Marc Quinn, Self, sangue, macchina refrigerante, 1991, part.

Ma questa è una scultura? Può essere una scultura il proprio “calco in sangue”? Con il calco eseguito con il proprio sangue e quindi congelato, Marc Quinn realizza l’unica opera la cui sostanza coincide con l’autore e la cui forma coincide perfettamente con il suo contenuto.
Il significato dell’opera è ulteriormente complicato dalla constatazione che questo sangue rimane … in forma finché la macchina refrigerante funziona, capovolgendo il rapporto energetico che si stabilisce in vita tra il sangue e il calore del suo corpo.
Autoritratto, dunque, legato alla macchina e alla vita. L’energia elettrica, che tiene in vita il busto dell’artista, provoca uno choc quasi mortale nello spettatore: l’immedesimazione nella verità del sangue produce una scossa salvifica. Noi siamo questa carne, che l’artista ha esposto per noi.

Marc Quinn, Self, sangue, macchina refrigerante, 1991.
Marc Quinn, No Visibile Means of Escape, 1996.

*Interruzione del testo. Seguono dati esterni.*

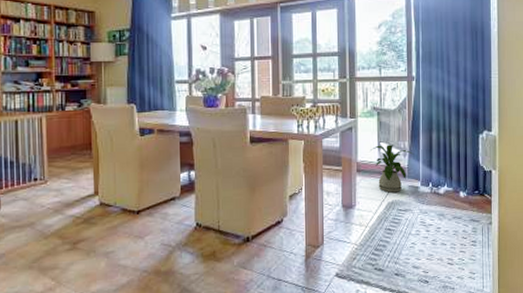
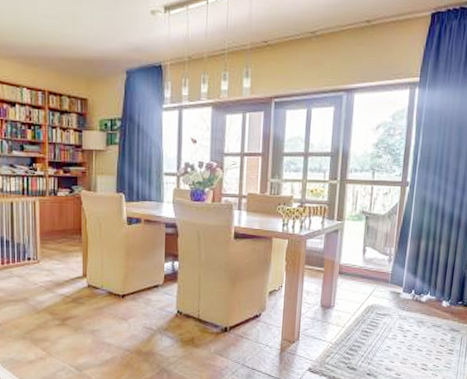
house plant: present [371,144,414,193] -> none [355,249,400,297]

In quest’altra opera, Quinn appende ad un gancio la propria pelle! Il titolo dice tutto: non c’è modo di scamparla.
L’arte cede di fronte all’estetica dell’orrore. Un plastico e non una plastica, una bomba e non un’arte, sta cominciando a rimodellare il mondo, dimostrando come l’utopia rivoluzionaria delle avanguardie sia irreversibilmente condannata ormai ad un puro esercizio stilistico.
Le città, cristalli di quarzo, perfette trasparenze del male, si blindano, innalzando scultoree cortine di difesa e implodendo la forza deflagratrice dell’esplosione “bladerunneriana” della civiltà in una sempre più diffusa e planetaria anestesia del corpo sociale associata alla voluta indifferenza per la tragedia umana di questo tempo guerresco e sanguinario.